The proposal is intended as a way around a U.S. court order that blocked Argentina from making $539 million in interest payments on July 30, triggering the country’s second default in 13 years.
U.S. District Judge Thomas Griesa, whose order prevented Bank of New York from distributing Argentina’s interest payments until the country settles a decade-long battle with other creditors, has warned that changing the jurisdiction of payments would have “serious legal consequences.”
Government officials, who have bristled at what they see as an attack on its sovereignty by the U.S. courts, say Argentina isn’t really in default since it has attempted to make the interest payments but was barred from doing so. Kicillof noted the country has reserves of $29 billion on hand.
“There is no default. We are going to keep paying,” he said.
The new local payments would apply to bondholders who accepted lower-value bonds following the country’s 2001 default and could further complicate the battle with holdout creditors.
Congress is expected to pass the bill since the holdout creditors are reviled in Argentina as “vultures” who have sought to undermine the country’s sovereignty by battling in the U.S. courts for full payment on the previously defaulted bonds.
The holdouts argue that Argentina voluntarily issued the original bonds under U.S. laws to help attract investors.
One of the holdout creditors, Aurelius Capital Management LP, issued a statement blasting the new strategy as an “evasion plan” that is in violation of a court order upheld by the U.S. Supreme Court.
“Argentina’s leaders have literally chosen to be outlaws,” it said. “They have chronically flouted U.S. court orders, lied to our courts, and proclaimed utter disdain for our courts.”

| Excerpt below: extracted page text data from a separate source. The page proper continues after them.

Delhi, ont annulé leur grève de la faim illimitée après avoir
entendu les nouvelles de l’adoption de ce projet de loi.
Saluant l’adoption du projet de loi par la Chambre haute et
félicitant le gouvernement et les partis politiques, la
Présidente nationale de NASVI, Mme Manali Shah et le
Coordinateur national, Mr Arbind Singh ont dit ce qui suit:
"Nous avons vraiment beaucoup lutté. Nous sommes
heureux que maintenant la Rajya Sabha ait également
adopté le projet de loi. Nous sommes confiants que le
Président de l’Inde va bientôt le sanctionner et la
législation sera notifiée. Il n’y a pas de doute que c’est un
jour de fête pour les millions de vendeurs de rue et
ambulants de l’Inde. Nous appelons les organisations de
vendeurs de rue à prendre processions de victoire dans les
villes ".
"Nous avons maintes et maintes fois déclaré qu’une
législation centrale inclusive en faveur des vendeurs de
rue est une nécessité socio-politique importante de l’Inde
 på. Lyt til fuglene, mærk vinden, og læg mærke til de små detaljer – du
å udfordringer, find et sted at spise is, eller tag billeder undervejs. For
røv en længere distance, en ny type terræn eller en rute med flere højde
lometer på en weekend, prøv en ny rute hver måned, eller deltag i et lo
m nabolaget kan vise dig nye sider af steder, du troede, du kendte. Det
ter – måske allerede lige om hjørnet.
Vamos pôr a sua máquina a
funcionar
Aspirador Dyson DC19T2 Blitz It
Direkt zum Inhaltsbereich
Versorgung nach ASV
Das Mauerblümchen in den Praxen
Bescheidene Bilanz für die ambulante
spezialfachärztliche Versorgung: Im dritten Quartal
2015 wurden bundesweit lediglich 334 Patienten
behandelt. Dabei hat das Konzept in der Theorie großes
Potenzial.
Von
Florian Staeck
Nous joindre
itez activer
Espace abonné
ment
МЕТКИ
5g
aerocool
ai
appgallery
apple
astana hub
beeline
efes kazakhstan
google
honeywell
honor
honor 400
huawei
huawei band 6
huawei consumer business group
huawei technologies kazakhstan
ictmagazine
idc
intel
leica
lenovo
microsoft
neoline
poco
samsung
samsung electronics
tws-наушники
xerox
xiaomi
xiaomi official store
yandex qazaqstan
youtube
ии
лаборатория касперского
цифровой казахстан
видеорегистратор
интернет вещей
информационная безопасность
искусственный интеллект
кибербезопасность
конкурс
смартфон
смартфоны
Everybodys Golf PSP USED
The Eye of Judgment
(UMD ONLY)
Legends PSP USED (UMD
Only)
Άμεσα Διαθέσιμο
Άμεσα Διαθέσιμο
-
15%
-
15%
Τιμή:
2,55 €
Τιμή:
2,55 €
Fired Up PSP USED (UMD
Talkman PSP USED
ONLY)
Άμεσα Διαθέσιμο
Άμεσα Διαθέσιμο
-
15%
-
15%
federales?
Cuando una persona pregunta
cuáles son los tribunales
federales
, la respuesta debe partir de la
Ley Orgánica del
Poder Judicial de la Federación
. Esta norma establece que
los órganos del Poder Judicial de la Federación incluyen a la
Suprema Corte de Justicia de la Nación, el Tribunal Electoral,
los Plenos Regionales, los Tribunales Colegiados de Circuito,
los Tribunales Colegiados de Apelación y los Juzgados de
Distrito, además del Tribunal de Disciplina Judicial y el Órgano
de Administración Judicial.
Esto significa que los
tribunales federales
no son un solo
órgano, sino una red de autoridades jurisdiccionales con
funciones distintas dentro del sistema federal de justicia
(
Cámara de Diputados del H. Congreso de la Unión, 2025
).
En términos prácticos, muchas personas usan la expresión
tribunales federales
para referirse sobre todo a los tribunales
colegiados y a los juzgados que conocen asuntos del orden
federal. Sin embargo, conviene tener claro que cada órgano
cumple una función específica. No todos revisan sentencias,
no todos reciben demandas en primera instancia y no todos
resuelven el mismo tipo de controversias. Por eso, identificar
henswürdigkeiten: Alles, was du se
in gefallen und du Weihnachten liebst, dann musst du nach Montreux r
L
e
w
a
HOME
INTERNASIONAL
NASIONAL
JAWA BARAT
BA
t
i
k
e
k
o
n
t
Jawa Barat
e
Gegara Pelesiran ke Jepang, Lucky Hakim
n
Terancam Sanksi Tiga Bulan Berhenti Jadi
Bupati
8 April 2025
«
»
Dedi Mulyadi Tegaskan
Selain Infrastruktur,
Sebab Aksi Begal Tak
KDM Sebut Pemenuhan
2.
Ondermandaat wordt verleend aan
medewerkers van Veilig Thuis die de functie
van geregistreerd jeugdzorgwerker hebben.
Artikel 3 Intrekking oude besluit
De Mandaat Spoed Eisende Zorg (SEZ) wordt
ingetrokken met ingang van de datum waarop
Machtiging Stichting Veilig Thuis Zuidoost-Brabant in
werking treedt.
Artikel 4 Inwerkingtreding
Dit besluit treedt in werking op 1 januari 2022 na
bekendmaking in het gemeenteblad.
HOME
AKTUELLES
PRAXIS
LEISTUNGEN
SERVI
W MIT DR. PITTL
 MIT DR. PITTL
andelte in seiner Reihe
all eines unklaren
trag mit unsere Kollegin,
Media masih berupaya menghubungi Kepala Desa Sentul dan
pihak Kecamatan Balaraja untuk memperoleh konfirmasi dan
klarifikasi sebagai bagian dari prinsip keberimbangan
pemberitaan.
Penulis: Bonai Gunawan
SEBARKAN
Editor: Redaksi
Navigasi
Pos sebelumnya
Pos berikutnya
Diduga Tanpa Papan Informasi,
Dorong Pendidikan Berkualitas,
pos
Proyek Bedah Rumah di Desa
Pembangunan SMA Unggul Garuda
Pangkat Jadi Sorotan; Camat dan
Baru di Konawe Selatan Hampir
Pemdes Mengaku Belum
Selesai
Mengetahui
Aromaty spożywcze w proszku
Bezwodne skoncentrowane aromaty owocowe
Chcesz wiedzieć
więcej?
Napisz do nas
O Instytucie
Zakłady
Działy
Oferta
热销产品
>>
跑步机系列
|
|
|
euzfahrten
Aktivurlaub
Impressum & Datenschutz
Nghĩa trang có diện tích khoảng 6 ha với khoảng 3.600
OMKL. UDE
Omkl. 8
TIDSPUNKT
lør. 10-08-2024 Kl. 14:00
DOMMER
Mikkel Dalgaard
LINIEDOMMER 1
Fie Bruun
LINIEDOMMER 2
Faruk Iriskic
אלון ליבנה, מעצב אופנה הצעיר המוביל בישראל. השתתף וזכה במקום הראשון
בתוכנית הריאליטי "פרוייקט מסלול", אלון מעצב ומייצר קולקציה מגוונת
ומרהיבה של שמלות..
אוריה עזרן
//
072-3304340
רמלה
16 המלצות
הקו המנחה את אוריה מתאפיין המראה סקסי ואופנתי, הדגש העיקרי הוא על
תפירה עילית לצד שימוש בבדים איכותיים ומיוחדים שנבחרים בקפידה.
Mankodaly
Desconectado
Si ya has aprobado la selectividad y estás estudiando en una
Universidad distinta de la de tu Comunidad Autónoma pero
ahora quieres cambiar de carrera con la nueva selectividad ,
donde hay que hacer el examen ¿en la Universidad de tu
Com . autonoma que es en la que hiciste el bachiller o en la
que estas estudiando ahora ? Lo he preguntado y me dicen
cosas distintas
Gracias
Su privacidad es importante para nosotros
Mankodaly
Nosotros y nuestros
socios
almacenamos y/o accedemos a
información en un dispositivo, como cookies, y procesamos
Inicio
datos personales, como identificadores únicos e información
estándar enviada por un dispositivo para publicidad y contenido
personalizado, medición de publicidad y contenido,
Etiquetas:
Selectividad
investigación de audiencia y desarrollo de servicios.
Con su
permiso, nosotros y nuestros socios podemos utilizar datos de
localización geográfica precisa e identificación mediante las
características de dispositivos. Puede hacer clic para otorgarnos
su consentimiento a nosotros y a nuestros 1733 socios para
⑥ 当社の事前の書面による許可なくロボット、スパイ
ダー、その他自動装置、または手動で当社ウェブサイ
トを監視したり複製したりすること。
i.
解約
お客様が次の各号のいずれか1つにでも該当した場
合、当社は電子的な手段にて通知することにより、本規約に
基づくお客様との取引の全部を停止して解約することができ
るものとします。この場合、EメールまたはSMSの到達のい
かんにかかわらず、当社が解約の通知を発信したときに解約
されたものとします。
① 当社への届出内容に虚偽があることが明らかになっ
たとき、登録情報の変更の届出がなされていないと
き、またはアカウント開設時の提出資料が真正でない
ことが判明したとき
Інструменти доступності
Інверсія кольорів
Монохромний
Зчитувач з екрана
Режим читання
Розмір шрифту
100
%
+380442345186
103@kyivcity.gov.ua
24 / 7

Argentina’s 2001 default on more than $100 billion was at the time the largest sovereign debt default in history and is at the heart of the legal dispute behind the latest default. A minority of creditors, led by a New York-based hedge fund, refused to accept deeply discounted exchange bonds and obtained a U.S. court order requiring the South American government to pay them in full, a total of about $1.5 billion.
Argentina has said it cannot pay the holdout creditors without offering a new settlement to the more than 90 per cent of bondholders who accepted the exchanges in 2005 and 2010, resulting in a standoff that threatens to derail an already weak economy and make it even harder for the South American country to gain access to international credit in the future.